Bus passenger, individually, and on behalf of her daughter, brought suit against municipal transit authority to recover for injuries they suffered when they were attacked by third parties while riding a transit authority bus.
The Appellate Court held that authority’s conduct in overcrowding its buses was not a proximate cause of plaintiffs’ injuries.
Proximate cause requires the plaintiff to show that the defendant’s negligence was (1) the actual cause or the cause in fact of his injury, i.e., but for the defendant’s conduct, the accident would not have occurred; and (2) the legal cause of his injury, i.e., the defendant’s conduct was so closely tied to the plaintiff’s injury that he should be held legally responsible for it.
Municipal transit authority’s conduct in permitting bus to become overcrowded was not a cause in fact of deliberate physical attack of passenger by third parties as required to support negligence action against authority. Passenger’s injuries were not connected with any altercation over finding a seat or inadvertent pushes or contact, as might be expected from overcrowding, but instead, her injuries appeared to have been purely result of racial and ethnic hostility.

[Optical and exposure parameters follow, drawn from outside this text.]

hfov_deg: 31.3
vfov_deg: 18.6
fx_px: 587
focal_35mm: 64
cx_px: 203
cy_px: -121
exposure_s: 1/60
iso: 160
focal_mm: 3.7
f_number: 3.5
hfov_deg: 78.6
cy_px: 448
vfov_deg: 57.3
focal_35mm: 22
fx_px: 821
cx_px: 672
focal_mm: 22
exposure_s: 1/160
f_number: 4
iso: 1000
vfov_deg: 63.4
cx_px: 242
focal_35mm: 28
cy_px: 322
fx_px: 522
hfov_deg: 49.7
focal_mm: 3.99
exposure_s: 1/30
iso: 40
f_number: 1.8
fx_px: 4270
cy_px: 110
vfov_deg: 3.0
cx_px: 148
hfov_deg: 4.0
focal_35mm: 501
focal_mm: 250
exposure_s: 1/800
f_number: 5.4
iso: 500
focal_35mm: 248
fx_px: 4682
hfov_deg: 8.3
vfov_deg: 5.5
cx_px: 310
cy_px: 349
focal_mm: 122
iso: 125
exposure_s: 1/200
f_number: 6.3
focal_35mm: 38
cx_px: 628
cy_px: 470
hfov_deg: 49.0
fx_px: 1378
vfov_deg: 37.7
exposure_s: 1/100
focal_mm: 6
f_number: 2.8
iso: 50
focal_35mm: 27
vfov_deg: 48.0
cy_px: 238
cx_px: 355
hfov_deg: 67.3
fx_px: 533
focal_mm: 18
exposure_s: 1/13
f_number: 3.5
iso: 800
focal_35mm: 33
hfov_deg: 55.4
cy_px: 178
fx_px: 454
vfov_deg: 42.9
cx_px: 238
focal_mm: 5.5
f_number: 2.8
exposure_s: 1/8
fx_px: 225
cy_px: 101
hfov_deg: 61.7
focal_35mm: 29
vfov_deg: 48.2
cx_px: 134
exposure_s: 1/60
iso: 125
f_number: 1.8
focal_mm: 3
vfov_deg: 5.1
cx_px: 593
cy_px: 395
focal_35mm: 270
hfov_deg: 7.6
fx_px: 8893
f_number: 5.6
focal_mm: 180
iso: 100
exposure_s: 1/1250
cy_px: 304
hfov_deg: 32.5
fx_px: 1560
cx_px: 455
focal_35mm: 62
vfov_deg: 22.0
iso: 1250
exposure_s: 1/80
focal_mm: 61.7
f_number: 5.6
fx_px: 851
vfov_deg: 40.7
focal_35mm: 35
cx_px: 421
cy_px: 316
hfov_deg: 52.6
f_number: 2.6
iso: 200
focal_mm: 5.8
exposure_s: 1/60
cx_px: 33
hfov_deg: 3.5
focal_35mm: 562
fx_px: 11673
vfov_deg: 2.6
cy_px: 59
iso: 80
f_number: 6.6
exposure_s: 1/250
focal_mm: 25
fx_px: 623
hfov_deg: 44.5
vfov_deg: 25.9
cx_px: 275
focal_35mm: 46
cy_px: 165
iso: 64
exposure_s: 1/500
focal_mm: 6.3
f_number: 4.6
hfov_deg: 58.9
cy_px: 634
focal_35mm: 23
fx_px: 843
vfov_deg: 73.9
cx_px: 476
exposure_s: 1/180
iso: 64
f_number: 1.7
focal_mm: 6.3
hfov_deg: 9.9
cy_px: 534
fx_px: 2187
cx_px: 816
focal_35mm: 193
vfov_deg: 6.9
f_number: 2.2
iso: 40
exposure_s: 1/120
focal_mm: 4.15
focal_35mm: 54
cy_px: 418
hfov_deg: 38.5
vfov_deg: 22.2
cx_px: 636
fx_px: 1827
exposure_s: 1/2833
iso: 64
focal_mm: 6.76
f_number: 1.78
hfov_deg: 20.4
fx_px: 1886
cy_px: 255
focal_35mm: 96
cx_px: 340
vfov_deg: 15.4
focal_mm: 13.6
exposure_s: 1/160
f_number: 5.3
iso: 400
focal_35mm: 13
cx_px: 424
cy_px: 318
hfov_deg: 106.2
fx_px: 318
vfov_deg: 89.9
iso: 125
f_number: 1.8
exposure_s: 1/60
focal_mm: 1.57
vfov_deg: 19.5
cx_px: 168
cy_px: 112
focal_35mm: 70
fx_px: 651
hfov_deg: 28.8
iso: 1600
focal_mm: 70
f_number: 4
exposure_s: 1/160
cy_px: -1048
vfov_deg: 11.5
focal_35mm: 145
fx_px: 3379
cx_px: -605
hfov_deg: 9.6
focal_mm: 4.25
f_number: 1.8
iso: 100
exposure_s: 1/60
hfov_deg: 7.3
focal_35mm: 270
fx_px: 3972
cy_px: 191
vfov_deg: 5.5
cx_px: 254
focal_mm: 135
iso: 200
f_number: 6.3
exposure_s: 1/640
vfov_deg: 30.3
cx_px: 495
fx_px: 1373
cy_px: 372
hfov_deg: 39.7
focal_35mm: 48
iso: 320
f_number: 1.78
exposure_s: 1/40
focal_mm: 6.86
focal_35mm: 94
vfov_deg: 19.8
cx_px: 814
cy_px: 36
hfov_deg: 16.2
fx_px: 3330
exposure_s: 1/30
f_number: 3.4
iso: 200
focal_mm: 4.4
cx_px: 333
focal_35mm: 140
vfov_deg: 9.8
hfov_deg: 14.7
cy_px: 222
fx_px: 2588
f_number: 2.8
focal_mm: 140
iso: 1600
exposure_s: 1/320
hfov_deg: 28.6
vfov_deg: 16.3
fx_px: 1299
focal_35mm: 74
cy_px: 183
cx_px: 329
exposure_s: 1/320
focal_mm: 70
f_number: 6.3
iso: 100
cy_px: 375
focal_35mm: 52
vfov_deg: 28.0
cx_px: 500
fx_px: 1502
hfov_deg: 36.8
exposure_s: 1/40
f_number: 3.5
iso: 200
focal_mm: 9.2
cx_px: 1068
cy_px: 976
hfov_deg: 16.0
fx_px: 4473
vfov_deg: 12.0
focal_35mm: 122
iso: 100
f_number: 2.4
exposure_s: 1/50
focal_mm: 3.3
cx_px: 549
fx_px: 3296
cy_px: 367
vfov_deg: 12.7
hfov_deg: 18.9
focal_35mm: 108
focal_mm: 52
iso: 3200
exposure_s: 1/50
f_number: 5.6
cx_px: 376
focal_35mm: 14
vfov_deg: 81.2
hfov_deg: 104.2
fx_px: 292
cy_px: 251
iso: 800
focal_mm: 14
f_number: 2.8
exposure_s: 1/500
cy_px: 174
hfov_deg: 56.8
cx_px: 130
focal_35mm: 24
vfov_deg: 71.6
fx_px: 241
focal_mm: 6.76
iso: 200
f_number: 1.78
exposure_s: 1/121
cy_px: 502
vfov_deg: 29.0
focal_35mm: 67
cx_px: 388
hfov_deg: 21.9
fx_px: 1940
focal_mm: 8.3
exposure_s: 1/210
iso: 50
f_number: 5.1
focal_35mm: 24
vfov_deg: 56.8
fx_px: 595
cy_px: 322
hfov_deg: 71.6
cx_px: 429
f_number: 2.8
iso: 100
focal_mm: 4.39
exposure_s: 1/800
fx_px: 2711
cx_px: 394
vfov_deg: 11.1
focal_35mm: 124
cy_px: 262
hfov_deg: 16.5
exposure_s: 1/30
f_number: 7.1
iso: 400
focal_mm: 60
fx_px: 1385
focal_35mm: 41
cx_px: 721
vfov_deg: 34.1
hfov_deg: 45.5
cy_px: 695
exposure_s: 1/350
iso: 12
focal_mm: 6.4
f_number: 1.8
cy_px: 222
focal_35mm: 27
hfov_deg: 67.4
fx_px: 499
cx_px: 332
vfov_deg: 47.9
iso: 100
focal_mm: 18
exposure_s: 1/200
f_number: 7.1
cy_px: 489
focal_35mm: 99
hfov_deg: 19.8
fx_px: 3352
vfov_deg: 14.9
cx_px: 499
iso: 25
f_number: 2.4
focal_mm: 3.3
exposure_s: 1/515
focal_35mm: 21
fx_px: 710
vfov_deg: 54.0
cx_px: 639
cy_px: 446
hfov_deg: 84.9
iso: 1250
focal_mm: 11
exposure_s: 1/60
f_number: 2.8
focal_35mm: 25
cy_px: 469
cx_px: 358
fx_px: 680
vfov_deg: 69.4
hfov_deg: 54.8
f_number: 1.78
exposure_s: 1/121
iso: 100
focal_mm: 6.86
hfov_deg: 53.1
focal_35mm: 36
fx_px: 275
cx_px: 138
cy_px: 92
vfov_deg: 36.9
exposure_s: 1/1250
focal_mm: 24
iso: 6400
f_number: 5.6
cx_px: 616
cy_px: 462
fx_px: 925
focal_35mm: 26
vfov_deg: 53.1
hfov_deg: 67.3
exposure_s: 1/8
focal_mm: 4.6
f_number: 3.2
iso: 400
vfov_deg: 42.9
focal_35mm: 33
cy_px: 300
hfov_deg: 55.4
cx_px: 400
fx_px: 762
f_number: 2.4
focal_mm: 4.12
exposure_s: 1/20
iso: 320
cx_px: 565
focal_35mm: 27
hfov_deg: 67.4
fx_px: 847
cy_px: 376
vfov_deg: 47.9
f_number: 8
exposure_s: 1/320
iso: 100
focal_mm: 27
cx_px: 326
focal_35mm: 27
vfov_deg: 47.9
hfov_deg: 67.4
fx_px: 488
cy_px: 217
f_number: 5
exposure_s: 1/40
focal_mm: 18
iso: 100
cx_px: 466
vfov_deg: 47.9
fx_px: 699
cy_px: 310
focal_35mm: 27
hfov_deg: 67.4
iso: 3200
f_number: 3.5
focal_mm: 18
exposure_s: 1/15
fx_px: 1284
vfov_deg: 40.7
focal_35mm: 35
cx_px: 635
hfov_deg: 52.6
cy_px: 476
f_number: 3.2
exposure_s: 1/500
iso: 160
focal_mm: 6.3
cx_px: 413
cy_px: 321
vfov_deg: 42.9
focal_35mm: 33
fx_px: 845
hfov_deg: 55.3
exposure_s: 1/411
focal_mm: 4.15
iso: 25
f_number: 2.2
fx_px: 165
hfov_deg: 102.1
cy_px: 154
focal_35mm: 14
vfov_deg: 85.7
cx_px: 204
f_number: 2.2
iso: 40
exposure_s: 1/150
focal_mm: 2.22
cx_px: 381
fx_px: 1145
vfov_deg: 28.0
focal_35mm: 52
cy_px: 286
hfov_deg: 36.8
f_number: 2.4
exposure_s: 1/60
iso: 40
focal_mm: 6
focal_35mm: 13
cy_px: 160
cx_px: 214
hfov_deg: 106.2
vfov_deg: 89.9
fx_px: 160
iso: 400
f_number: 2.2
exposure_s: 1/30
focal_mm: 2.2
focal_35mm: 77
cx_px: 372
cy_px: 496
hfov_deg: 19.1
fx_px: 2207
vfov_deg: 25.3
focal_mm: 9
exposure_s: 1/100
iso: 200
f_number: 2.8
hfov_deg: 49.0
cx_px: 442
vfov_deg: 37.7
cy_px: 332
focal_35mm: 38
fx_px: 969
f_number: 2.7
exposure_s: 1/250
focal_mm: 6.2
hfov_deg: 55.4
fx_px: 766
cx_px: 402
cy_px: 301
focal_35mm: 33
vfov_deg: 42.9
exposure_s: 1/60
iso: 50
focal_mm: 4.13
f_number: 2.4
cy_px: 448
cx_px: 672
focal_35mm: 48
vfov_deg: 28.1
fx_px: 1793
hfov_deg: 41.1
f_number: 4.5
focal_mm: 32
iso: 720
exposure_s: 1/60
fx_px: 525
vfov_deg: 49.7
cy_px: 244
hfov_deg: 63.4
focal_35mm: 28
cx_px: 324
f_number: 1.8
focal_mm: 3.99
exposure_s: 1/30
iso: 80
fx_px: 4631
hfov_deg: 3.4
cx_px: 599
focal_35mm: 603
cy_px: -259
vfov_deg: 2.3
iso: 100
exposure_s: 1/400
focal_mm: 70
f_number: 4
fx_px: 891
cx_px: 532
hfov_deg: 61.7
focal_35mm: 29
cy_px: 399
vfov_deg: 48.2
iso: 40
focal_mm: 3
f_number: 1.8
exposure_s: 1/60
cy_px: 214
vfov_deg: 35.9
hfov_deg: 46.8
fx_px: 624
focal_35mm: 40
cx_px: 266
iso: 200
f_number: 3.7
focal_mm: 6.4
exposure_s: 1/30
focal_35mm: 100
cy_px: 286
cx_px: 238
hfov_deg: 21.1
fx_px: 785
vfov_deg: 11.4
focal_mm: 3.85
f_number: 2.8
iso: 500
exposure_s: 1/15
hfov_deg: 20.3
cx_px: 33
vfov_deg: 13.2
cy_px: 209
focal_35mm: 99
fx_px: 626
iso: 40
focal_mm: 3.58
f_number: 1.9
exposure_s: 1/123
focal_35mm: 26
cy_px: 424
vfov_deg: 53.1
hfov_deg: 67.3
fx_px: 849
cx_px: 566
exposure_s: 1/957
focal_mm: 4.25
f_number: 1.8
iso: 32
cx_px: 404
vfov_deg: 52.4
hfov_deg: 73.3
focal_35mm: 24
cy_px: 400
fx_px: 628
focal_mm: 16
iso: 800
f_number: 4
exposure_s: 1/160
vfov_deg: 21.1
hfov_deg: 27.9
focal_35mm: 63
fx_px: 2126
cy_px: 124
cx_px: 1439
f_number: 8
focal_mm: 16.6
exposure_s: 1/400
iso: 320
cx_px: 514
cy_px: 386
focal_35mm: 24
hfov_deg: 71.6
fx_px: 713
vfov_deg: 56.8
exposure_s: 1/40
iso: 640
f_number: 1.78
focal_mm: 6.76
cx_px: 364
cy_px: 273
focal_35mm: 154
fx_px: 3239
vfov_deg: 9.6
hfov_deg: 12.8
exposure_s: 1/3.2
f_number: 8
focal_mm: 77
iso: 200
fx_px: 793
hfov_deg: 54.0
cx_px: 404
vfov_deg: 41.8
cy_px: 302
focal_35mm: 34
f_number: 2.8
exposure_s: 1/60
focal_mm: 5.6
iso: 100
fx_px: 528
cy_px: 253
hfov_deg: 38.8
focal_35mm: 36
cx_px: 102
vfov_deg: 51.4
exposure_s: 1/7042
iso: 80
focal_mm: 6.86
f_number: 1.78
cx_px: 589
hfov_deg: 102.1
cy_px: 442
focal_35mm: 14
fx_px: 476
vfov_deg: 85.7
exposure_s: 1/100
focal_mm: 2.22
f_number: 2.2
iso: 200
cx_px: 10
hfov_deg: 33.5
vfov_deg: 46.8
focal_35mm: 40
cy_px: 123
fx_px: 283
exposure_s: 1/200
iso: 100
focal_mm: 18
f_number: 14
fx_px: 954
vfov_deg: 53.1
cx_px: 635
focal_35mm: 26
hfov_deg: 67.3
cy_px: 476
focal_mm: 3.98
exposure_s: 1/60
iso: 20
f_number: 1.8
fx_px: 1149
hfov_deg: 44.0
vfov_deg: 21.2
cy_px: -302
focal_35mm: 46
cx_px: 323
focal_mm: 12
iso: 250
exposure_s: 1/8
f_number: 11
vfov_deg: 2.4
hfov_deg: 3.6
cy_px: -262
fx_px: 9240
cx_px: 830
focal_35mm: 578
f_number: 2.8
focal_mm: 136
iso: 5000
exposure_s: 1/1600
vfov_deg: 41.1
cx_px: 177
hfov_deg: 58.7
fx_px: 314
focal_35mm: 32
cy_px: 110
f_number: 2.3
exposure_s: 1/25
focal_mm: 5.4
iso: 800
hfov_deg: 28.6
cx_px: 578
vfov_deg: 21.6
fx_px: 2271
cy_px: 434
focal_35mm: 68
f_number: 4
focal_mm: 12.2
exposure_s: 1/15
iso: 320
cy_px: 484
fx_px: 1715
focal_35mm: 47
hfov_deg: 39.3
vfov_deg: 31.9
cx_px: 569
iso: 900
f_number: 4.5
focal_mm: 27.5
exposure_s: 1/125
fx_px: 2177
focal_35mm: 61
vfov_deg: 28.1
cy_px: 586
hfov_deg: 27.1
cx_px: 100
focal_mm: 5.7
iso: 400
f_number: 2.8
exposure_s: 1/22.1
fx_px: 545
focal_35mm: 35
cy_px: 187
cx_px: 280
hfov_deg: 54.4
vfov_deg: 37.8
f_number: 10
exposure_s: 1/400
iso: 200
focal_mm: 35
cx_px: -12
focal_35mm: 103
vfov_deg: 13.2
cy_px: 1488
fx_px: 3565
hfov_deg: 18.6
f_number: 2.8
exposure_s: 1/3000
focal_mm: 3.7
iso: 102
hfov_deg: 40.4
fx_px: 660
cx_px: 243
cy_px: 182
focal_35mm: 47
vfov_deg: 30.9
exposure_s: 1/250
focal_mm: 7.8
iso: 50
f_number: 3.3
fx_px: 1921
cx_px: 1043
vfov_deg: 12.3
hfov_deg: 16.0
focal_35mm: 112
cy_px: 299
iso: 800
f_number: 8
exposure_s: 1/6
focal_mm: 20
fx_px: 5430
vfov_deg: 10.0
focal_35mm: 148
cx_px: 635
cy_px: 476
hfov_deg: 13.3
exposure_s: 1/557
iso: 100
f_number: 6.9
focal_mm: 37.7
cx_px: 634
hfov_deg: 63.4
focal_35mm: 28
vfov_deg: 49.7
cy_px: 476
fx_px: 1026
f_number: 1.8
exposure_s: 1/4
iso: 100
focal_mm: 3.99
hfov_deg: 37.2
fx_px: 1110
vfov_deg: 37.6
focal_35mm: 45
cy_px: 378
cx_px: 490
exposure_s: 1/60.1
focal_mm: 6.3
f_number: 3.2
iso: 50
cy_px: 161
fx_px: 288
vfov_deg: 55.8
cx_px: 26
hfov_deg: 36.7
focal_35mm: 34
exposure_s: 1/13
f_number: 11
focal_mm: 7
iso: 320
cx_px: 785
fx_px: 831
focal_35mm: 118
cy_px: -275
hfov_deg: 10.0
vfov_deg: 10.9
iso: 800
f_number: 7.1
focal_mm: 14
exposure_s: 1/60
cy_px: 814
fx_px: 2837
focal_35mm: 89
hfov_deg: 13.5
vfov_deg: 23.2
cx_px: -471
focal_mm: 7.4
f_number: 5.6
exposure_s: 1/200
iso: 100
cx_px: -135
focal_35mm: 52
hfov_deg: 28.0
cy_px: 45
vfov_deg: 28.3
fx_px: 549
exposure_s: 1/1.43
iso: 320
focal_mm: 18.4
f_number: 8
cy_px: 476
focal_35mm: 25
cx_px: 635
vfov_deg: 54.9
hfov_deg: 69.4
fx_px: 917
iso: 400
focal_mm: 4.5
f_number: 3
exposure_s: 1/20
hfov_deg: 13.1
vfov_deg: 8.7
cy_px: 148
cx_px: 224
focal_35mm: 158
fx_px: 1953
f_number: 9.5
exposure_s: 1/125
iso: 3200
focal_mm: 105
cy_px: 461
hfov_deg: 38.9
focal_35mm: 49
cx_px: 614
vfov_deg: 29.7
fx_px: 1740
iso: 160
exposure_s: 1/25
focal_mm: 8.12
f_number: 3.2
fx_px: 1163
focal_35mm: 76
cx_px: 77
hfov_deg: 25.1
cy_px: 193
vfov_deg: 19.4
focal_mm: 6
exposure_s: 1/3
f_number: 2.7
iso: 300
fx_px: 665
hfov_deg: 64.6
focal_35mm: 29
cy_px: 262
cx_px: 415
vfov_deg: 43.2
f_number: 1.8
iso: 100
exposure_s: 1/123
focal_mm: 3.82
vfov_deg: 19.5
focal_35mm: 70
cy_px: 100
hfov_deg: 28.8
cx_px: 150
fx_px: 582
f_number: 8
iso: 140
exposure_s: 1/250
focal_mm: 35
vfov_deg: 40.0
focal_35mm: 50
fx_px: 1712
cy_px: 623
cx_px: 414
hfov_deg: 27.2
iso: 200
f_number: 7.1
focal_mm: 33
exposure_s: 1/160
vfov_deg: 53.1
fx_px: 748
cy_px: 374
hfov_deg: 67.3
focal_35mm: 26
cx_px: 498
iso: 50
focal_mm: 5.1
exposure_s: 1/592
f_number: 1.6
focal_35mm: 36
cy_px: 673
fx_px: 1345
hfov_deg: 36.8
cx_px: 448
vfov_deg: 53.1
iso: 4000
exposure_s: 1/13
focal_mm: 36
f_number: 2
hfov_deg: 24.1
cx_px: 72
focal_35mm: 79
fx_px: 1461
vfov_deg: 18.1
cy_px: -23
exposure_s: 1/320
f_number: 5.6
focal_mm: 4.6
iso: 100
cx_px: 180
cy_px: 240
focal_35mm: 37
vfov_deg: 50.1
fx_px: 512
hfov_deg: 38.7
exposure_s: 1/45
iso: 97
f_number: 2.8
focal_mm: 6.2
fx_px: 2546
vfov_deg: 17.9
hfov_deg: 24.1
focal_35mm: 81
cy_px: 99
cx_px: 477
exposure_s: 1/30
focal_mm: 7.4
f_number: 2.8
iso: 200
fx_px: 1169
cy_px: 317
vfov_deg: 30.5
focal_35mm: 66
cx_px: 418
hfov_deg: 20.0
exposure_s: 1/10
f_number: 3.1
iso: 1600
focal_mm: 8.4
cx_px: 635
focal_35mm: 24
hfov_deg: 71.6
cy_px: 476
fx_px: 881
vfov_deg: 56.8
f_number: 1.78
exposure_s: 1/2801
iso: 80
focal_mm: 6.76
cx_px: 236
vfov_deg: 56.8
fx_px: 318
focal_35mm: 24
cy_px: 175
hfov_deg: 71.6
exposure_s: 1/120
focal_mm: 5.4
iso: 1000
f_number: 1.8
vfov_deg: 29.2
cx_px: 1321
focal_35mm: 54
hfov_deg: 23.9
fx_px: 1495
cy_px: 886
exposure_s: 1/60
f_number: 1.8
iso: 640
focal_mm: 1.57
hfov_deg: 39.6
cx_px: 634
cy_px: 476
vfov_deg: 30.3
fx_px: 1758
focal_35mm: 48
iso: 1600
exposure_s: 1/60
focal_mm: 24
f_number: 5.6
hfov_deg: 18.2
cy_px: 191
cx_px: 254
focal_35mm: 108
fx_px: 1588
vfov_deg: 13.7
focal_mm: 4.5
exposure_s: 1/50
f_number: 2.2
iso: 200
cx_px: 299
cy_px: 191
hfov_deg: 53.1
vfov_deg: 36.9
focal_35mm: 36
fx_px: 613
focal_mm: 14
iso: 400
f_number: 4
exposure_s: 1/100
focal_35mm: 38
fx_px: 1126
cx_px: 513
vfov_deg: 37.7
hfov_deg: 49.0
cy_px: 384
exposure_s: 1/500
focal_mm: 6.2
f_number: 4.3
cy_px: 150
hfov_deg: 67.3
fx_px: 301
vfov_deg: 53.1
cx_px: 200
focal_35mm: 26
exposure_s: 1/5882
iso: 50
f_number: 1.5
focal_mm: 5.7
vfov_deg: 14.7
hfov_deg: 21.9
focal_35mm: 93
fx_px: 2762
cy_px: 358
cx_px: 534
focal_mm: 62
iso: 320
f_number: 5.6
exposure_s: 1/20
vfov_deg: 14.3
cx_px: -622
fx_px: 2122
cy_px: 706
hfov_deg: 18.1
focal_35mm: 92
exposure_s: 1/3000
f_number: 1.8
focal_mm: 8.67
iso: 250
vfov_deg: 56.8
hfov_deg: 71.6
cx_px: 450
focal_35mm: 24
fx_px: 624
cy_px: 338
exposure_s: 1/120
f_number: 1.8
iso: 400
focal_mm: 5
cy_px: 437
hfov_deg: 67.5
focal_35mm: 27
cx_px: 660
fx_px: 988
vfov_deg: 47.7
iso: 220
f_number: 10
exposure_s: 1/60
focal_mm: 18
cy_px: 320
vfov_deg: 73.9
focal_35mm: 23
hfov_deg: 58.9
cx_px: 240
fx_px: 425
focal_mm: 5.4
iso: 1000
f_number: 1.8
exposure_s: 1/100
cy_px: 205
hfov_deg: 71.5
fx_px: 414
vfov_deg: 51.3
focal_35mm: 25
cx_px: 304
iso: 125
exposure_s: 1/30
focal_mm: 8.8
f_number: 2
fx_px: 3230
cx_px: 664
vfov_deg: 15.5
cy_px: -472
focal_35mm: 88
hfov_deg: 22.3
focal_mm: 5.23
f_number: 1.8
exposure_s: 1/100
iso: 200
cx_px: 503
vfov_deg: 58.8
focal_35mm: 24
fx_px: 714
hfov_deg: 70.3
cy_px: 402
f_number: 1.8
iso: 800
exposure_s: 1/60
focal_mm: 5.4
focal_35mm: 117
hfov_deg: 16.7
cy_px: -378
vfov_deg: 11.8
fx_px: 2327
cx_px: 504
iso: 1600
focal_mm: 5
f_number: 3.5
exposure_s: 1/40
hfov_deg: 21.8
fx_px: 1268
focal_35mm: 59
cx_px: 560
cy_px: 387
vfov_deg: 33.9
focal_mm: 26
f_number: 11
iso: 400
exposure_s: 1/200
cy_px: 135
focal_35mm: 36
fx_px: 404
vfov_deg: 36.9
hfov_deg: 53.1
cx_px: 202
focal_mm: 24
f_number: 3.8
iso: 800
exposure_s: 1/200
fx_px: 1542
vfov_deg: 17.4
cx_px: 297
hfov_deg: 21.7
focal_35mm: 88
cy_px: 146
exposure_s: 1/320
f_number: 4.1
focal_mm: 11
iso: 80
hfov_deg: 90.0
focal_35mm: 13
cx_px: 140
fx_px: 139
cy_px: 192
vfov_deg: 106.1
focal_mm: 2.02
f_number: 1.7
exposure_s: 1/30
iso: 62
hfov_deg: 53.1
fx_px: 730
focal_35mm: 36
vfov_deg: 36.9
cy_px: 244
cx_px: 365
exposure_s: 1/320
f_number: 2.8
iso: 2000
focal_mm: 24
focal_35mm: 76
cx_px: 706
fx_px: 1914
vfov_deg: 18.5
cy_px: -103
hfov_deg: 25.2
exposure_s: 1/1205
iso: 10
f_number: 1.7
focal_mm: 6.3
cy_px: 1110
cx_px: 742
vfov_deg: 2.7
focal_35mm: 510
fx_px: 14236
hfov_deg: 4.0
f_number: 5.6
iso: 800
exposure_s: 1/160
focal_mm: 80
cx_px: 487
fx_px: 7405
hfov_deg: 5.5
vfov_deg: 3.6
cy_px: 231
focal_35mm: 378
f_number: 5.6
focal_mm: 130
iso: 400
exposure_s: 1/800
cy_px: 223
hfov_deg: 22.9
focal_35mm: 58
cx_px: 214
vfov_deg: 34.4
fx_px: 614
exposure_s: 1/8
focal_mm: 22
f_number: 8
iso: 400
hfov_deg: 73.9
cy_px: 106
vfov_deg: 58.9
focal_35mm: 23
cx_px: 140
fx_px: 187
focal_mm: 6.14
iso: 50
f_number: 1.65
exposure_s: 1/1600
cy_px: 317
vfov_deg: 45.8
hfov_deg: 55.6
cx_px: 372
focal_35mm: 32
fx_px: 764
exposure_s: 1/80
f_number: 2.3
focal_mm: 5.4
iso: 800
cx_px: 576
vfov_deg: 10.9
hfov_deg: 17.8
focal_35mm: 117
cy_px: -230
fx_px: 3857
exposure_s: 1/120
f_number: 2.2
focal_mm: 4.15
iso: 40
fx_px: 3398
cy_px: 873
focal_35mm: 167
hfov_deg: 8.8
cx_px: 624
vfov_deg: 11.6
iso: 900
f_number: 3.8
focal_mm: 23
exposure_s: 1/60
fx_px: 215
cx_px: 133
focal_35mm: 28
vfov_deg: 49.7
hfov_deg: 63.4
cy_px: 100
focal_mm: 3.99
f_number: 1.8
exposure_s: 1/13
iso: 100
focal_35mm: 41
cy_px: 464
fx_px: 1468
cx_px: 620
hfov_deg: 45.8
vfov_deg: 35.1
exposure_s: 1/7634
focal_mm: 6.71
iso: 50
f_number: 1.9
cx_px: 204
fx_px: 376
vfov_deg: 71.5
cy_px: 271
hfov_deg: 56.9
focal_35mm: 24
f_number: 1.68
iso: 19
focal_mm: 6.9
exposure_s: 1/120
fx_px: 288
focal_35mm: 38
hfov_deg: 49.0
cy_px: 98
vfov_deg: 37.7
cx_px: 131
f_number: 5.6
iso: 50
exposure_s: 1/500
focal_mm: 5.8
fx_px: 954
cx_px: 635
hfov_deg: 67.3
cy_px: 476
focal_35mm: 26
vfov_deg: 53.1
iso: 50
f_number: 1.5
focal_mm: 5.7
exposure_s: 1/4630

Municipal transit authority’s conduct in permitting bus to become overcrowded was not a legal cause of deliberate physical attack of passenger by third parties exhibiting racial and ethnic hostility, as required to support negligence action against authority. Although authority was arguably aware that some of its passengers harbored inflammatory biases and prejudices, authority’s possession of such knowledge did not make it foreseeable that the type of injury that occurred to passenger could occur from bus overcrowding.